Hospice Referrals Depend on Each Physician’s Knowledge, Advocacy and Practices
While hospice care can be requested by anyone, a patient’s physician remains a key resource where authority, trust and expertise can make all the difference in making a hospice referral a timely, supportive and beneficial experience for both patient and family. For this reason, Mike Ferris, Principal, Simione Healthcare Consultants, tells hospice teams, and specifically those working in sales, to examine each physician’s feelings about hospice, knowledge of hospice, and patient management practices.
Ferris recommends a sophisticated approach to growing physician referrals with less cost using the Simione Referral Partner Barometer, a methodology that will help hospices expand physicians’ use of their services. “We want to help hospice teams generate more referrals while reducing the cost per referral,” he explains, “and that requires better planning to become a pre-acute care provider in the minds of their hospice referral partners.”
Historically, physicians do not often refer patients to hospice from their practices, according to Ferris: they look at hospice as a post-acute resource even though much can be done to help patients appropriate for hospice before a hospital stay. They are content allowing the hospital discharge planners to make the referrals to hospice. “What’s wrong with this picture? A patient has to have an acute enough exacerbation to be hospitalized before anyone considers hospice. Hospice can lead to greater quantity and quality of life, but only if the patients are identified in time.”
Simione Referral Partner Barometer offers a way to drive strategy to increase the number of hospice referrals received directly from physicians. Within three realms, the Barometer methodology directs hospice providers get to know physicians in their market, and more specifically: how they feel about hospice, what they know about hospice, and how they manage their patients. Through a series of ratings, the Barometer helps classify physicians based on how supportive each one is of hospice, and how hospice fits into the way they treat their patients’ diagnoses. “Is this physician comfortable referring to hospice and having the ‘hospice conversation’,” suggests Ferris, “How much do they know about hospice, and how involved does the doctor want to be in the management of his or her patient’s hospice care?”

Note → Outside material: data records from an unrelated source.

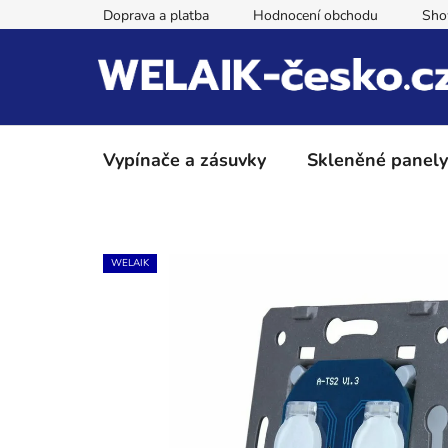
Přejít
Doprava a platba
Hodnocení obchodu
Sh
na
obsah
Vypínače a zásuvky
Skleněné panely
WELAIK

Along with asking other similar questions, hospice organizations can determine which elements are most important for every physician partner to determine a value proposition that resonates with him or her. “Physicians must understand the benefits of hospice in a way that is individually meaningful to them, whether it be time saved in their office, staying better informed about their patients, or reducing pressure from hospitals related to re-hospitalization,” Ferris says.
“If you want to expand the referral community’s use of hospice services, find out what is important for each physician – his or her needs, problems, challenges and frustrations. Take the time to interview them carefully to see what you can do to earn their business,” he adds.
The same approach to other referral partners – discharge planners and other providers – will also help overcome gaps in understanding and common objections to hospice referral and admission. “You have to convey the benefits of hospice in such a way that those affected can make an educated decision when the time is right,” Ferris says.